One of the worst forms to Twitter Twaddle is the "Person X is a war criminal."  Person X is usually Obama, but it can be Hillary Clinton or any other of "neoliberals" (another misused and overused term). The argument is that Obama didn't end drone strikes and sometimes drone strikes do wrong and kill noncombatants. So he's a war criminal. Obama puts out his Best Books of 2020 list and the relies are full of "Oh, great, the war criminal likes to read." It's exhausting.

I say all this as preface to the fact that Trump has first of all greatly increased drone strikes and secondly and more germane: he is pardoning actual war criminals.

There is an argument that presidential pardons are too stingy. There are certainly people in jail for minor drug offenses that should be freed. Reality Winner needs to be pardoned as soon as Biden can get around to it. Of course, with Trump, his motivations and actions belie any sense that he is doing this out of mercy.

Trump's pardons seem to fall into three categories. First, and most troubling, he is pardoning his associates who have committed crimes. This should be unconstitutional, but the Framers assumed that either the President would not be an open crook or that Congress would check him if he was. Nice call. I've seen the argument that Trump's pardons of his cronies has a silver lining in that they can no longer take the Fifth if called before Congressional panels. If your goal is a Truth and Reconciliation panel, this would be good.

Secondly, he's ladling out pardons and commutations to the various corrupt Republicans and Republican media figures. This is also bad, because Dinesh D'Souza and Duncan Hunter deserve jail time. I doubt that the sheer tonnage of corrupt Republicans will negate the hold that party has on a sizable portion of the population, but consequences matter.

It's the third basket that is perhaps most disgusting. We know Trump is a transactional person. Everything is a "deal." So pardoning his con-conspirators in return for their silence or rewarding political allies seems like a natural extension of his ingrained corruption.

To a degree, the pardon of the Blackwater contractors falls into the "personal allies" basket, as it indirectly helps Erik Prince, a Trump crony and Betsy DeVos' brother. But it's more a part of his native sadism, his wanton contempt for lives that do not benefit him directly. 

Trump has pardoned actual war criminals. Sometimes in war, civilians are killed because wars are brutal and dangerous. These people, along with a Navy SEAL named Gallagher, are people who targeted civilians. They are murderers. Convicted and sentenced. He also pardoned Border Control agents who were convicted of the wrongful shooting death of an alleged drug smuggler. 

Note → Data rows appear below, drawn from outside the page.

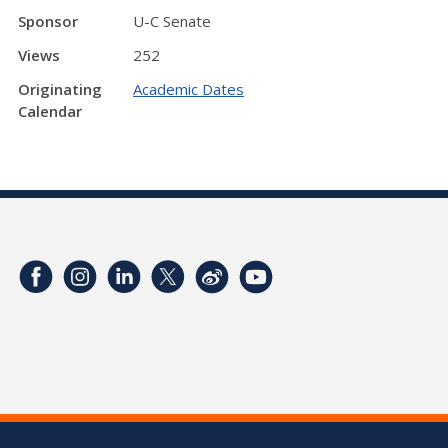
Sponsor
U-C Senate
Views
252
Originating
Academic Dates
Calendar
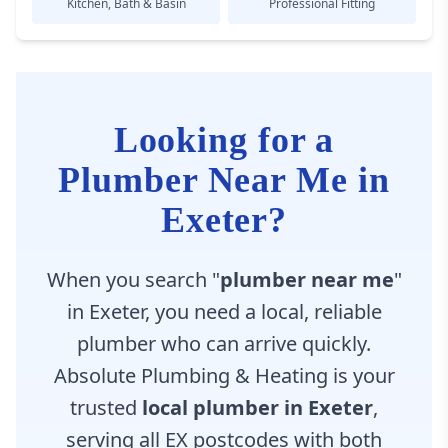
Kitchen, Bath & Basin
Professional Fitting
Looking for a
Plumber Near Me in
Exeter?
When you search "
plumber near me
"
in Exeter, you need a local, reliable
plumber who can arrive quickly.
Absolute Plumbing & Heating is your
trusted
local plumber in Exeter
,
serving all EX postcodes with both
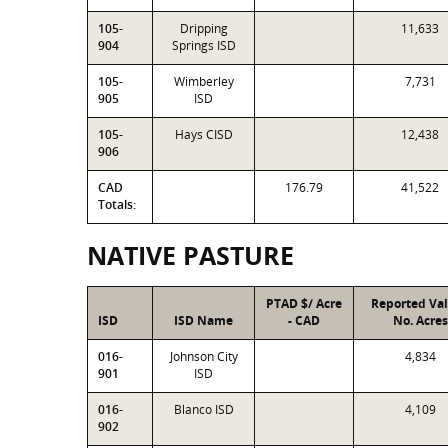
105-
Dripping
11,633
904
Springs ISD
105-
Wimberley
7,731
905
ISD
105-
Hays CISD
12,438
906
CAD
176.79
41,522
Totals:
NATIVE PASTURE
PTAD $/ Acre
Reported Va
ISD
ISD Name
- CAD
No. Acres
016-
Johnson City
4,834
901
ISD
016-
Blanco ISD
4,109
902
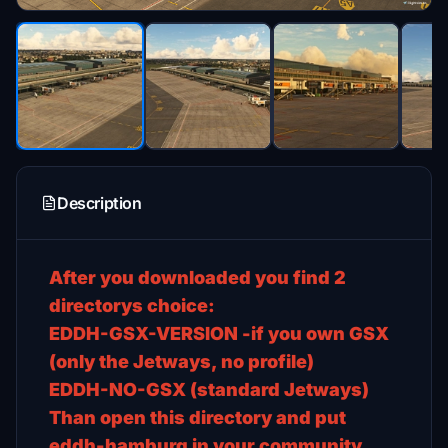
Description
After you downloaded you find 2
directorys choice:
EDDH-GSX-VERSION -if you own GSX
(only the Jetways, no profile)
EDDH-NO-GSX (standard Jetways)
Than open this directory and put
eddh-hamburg in your community.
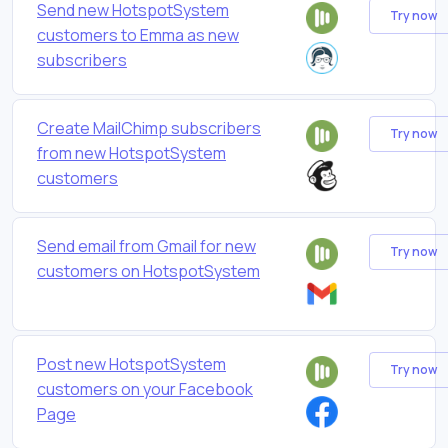
Send new HotspotSystem
Try now
customers to Emma as new
subscribers
Create MailChimp subscribers
Try now
from new HotspotSystem
customers
Send email from Gmail for new
Try now
customers on HotspotSystem
Post new HotspotSystem
Try now
customers on your Facebook
Page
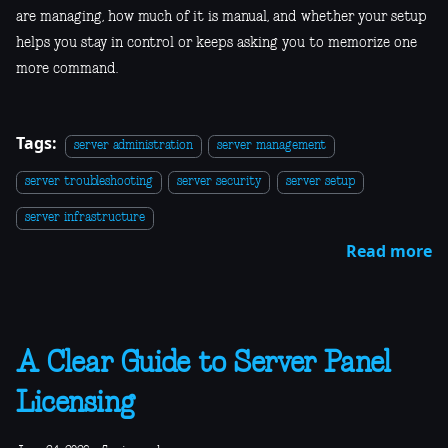
are managing, how much of it is manual, and whether your setup
helps you stay in control or keeps asking you to memorize one
more command.
Tags:
server administration
server management
server troubleshooting
server security
server setup
server infrastructure
Read more
A Clear Guide to Server Panel
Licensing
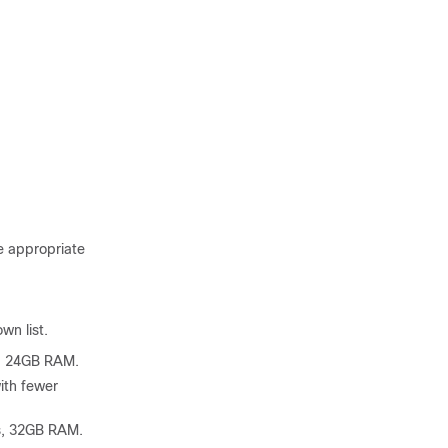
e appropriate
wn list.
s, 24GB RAM.
ith fewer
Us, 32GB RAM.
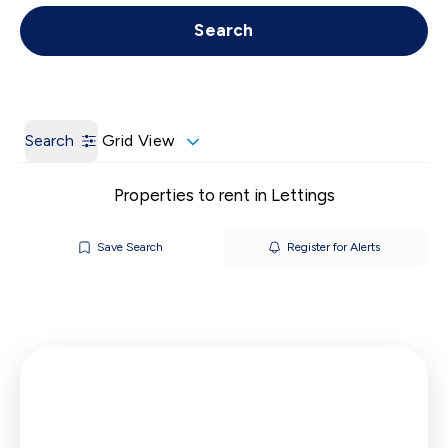
Get a Valuation
Call us
Search
Search
Grid View
Properties to rent in Lettings
Save Search
Register for Alerts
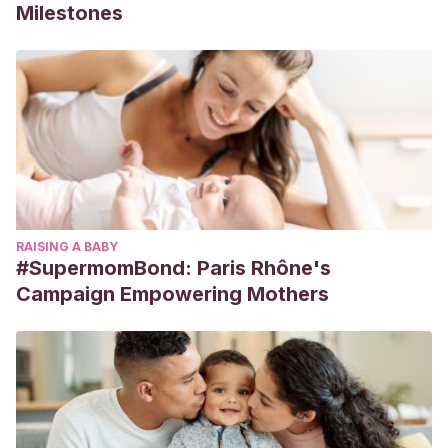
Milestones
RAISING A BABY
#SupermomBond: Paris Rhône's
Campaign Empowering Mothers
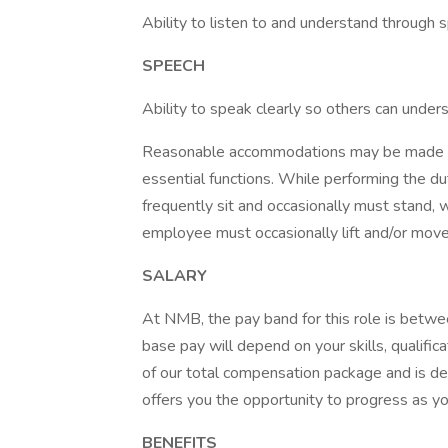
Ability to listen to and understand through
SPEECH
Ability to speak clearly so others can under
Reasonable accommodations may be made to e
essential functions. While performing the dut
frequently sit and occasionally must stand, 
employee must occasionally lift and/or mov
SALARY
At NMB, the pay band for this role is betw
base pay will depend on your skills, qualifica
of our total compensation package and is de
offers you the opportunity to progress as 
BENEFITS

Basically, if you want to kill Iraqis or a migrant, you have carte blanche. Meanwhile, he's executing more people than ever at the federal level. Most of them are Black or Brown. 

I think the Left has gotten a bit broad in its use of "racism" as a rhetorical cudgel. I don't actually think it's wrong to use the term in most cases, it's just that the word is getting blunted by overuse. We almost need more versions of the word to keep it sharp.

What Trump is doing with these executions and pardons and commutations is pretty much racism and cruelty. It's deplorable.